Heiraten auf Weißrussisch

Einstiegsinformation

Eine Hochzeit wird in Weißrussland mindestens zwei Tage lang gefeiert.

Ablauf

Tag 1

Eine weißrussische Hochzeit beginnt morgens. Sobald Braut und Bräutigam sich für die Hochzeit fertig gemacht haben, fährt der zukünftige Ehegatte gemeinsam mit seinem Trauzeugen, seiner Familie und seinen Freunden zum Elternhaus der Braut, um sie dort auszulösen. Hierbei spielt die Brautjungfer eine wichtige Rolle. Diese hat dem Bräutigam im Vorfeld eine Liste mit Aufgaben (Geschenke)zukommen lassen und nur, wenn er alle Aufgaben zum Genügen der Brautjungfer erfüllt hat, wird die Braut frei gegeben.Für die Hochzeit ist die Braut also auf eine verantwortungsbewusste Jungfer angewiesen, da sie sonst womöglich weit unter Wert verkauft würde.Insofern der Bräutigam seine Pflichten erfüllt hat, fahren nun alle gemeinsam zum Standesamt.Ist die Trauung durch einen Standesbeamten vollzogen, geht es weiter zum Veranstaltungsort der Feier.

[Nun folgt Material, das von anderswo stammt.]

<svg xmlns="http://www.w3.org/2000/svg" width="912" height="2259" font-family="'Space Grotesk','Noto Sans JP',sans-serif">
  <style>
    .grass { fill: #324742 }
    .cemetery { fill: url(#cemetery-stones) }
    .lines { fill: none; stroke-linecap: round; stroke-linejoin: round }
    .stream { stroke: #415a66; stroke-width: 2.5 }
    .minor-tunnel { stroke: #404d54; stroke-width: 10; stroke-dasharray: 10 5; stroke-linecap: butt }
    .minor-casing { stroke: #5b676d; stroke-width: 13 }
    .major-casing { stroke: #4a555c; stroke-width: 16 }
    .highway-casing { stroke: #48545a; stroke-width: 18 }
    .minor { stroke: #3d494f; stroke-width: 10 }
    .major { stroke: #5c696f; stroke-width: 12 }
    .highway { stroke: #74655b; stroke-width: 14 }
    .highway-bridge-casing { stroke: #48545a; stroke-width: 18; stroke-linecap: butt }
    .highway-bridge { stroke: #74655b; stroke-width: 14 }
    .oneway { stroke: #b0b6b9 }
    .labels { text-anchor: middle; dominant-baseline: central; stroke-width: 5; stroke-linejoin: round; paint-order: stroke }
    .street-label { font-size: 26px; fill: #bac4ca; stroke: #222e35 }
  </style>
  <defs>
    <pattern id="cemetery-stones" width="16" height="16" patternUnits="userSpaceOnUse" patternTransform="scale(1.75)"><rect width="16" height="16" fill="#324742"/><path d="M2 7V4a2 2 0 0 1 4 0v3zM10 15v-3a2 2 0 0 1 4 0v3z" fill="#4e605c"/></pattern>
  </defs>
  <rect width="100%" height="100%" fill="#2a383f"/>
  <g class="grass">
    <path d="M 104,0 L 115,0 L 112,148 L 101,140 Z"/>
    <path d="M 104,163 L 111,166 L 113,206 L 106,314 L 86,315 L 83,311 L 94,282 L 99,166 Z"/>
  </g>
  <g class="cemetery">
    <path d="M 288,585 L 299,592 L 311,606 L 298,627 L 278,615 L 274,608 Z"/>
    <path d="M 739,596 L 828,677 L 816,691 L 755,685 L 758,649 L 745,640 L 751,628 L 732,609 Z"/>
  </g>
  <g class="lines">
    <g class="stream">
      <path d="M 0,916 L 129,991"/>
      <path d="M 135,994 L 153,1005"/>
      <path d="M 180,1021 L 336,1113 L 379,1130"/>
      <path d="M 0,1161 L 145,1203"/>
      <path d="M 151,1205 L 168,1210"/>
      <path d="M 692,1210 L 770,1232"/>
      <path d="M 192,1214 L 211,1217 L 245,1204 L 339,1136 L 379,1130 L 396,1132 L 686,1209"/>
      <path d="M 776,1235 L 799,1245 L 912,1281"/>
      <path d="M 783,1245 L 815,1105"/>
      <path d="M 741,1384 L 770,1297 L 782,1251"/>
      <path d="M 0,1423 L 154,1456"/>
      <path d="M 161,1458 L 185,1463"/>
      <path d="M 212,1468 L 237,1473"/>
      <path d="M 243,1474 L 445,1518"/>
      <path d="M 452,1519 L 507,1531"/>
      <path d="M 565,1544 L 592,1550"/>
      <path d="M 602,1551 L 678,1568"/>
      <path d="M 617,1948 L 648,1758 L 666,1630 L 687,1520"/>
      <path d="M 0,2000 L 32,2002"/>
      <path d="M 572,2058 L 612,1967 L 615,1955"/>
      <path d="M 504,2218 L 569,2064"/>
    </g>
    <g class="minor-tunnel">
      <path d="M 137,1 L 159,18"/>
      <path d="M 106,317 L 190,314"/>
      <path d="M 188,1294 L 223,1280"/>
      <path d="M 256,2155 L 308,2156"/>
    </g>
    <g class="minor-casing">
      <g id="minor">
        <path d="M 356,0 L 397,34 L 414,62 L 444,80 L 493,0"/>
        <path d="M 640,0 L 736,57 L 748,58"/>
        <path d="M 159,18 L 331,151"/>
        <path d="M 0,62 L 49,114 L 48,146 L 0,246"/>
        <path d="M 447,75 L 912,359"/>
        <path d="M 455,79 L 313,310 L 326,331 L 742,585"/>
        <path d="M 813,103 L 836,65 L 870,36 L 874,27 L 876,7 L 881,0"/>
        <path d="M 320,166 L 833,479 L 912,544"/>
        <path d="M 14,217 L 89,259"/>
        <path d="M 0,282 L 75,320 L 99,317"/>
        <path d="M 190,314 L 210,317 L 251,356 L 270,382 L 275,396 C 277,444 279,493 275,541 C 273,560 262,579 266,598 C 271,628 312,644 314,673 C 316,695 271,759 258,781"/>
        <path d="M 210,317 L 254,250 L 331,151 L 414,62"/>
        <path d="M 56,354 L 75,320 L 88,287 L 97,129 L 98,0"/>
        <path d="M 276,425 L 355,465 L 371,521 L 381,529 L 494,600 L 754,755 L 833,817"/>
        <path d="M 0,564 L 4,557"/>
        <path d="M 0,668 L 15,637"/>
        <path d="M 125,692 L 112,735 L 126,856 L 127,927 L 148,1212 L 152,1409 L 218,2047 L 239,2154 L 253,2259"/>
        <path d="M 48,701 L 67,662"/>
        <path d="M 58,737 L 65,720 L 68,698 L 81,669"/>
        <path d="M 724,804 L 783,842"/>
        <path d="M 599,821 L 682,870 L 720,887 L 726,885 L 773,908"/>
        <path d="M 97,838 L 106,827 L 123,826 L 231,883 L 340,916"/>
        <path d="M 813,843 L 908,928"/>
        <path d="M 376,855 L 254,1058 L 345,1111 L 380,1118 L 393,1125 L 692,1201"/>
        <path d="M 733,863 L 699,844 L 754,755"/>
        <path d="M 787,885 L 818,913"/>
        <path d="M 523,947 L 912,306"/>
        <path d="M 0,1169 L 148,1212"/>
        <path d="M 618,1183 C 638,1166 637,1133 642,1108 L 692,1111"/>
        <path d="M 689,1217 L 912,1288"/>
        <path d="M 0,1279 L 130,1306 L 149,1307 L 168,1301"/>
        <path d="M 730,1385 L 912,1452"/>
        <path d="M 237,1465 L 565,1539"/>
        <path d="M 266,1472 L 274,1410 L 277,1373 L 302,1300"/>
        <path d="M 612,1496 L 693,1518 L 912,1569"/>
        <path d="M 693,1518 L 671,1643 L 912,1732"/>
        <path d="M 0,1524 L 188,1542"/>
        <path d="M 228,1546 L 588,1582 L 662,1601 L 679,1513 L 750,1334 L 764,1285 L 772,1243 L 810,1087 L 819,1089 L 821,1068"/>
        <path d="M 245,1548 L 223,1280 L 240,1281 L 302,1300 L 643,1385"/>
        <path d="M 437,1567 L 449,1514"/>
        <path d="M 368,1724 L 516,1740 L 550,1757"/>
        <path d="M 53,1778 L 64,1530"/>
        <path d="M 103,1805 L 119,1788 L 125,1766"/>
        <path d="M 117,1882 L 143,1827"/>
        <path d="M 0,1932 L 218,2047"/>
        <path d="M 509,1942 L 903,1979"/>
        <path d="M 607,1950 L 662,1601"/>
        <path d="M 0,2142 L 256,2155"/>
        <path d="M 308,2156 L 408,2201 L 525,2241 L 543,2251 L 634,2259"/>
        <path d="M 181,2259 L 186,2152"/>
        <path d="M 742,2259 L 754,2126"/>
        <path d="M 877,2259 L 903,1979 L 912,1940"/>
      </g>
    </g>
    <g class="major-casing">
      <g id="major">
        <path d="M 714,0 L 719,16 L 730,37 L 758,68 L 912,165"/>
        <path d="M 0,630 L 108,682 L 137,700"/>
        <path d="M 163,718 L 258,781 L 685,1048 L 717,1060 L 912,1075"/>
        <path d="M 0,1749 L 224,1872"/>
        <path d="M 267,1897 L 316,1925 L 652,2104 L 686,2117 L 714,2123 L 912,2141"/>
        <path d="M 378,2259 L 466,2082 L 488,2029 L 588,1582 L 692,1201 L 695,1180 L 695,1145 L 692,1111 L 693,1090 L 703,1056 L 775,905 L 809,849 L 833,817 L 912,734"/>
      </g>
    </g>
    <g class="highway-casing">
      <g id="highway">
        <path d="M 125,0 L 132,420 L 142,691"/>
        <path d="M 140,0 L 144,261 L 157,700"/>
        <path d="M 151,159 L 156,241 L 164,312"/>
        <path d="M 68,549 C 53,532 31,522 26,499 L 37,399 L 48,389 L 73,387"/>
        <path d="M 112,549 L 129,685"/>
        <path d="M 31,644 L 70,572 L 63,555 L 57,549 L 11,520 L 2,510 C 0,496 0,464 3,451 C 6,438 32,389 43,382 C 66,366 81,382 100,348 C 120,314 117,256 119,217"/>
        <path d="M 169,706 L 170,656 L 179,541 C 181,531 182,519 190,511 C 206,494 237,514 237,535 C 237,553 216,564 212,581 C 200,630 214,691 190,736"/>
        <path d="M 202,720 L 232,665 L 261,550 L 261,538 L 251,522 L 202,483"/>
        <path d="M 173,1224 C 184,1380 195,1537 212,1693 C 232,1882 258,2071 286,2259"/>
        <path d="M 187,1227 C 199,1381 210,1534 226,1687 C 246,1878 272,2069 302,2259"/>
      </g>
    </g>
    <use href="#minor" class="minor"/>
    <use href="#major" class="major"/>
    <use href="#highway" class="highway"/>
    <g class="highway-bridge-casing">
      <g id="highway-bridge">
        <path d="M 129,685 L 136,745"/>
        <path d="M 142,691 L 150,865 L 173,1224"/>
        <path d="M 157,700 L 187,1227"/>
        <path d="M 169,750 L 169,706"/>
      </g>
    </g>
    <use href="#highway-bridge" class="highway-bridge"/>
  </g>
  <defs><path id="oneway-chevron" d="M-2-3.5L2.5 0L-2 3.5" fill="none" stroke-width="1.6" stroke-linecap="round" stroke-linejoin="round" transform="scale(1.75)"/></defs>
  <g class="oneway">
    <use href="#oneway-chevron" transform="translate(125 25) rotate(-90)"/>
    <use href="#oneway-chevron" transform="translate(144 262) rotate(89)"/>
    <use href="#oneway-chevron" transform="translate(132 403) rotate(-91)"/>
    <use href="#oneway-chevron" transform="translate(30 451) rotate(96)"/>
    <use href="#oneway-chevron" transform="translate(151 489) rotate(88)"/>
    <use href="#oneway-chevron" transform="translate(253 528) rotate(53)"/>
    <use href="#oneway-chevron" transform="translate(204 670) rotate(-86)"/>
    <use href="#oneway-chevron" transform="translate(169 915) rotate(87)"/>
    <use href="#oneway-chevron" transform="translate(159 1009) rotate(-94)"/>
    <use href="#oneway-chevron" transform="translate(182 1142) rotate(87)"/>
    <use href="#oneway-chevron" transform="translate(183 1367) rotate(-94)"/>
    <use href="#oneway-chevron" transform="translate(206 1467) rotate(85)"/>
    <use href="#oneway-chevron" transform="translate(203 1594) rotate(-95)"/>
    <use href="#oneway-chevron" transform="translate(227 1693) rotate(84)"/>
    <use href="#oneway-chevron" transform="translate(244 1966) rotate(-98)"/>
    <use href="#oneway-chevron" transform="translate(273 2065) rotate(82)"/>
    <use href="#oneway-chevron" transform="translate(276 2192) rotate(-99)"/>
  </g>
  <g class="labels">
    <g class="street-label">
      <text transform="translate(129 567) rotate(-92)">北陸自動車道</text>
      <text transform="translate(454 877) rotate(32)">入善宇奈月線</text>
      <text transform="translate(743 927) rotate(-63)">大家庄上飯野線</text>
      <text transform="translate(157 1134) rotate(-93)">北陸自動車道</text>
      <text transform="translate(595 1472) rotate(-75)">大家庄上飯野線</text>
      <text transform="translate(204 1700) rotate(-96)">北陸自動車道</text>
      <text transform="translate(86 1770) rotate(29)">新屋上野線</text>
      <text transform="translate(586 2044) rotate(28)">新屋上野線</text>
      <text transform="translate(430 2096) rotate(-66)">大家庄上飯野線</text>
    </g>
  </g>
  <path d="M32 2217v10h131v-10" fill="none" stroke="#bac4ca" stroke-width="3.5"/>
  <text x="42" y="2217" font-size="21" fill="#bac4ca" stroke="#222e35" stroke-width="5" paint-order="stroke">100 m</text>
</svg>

Dort angekommen muss die Braut allen nahen Verwandten ihres neuen Mannes kleine Geschenke machen. Auch ihre Mutter verteilt Geschenke, durch das Umlegen von Tüchern ehrt sie die Fürsprecher des Bräutigams (Freunde des Mannes, die ihn unterstützten, als er um die Hand seiner jetzigen Frau anhielt und bei ihren Eltern „ein gutes Wort für ihn einlegten“). Nun wird gegessen, getanzt und gefeiert.

Entführung der Braut

Während diesem Trubel gibt es auch hier den Brauch des Brautraubs.
Die Trauzeugen haben die Verpflichtung die Braut zu bewachen, wird sie allerdings dennoch gestohlen – hierzu greift man zu allen Mitteln – selbst eine zweite, bzw. Ersatzbraut ist nichts Unwahrscheinliches, so muss die Braut erneut ausgelöst werden. Diesmal nicht aus dem Elternhaus, sondern aus der Hand der Entführer. Hierzu muss der Trauzeuge auf der Tanzfläche für die Gäste einen flotten Tanz ( nach Angabe meiner Gewährsperson, nicht selten sogar eine Art Striptease, bei welchem ihm die Brautjungfer helfen muss) hinlegen. Sofern das Publikum mit dieser Showeinlage zufrieden war, wird die Braut freigegeben. Falls nicht, so wird dem Trauzeugen eine zusätzliche Geldstrafe auferlegt.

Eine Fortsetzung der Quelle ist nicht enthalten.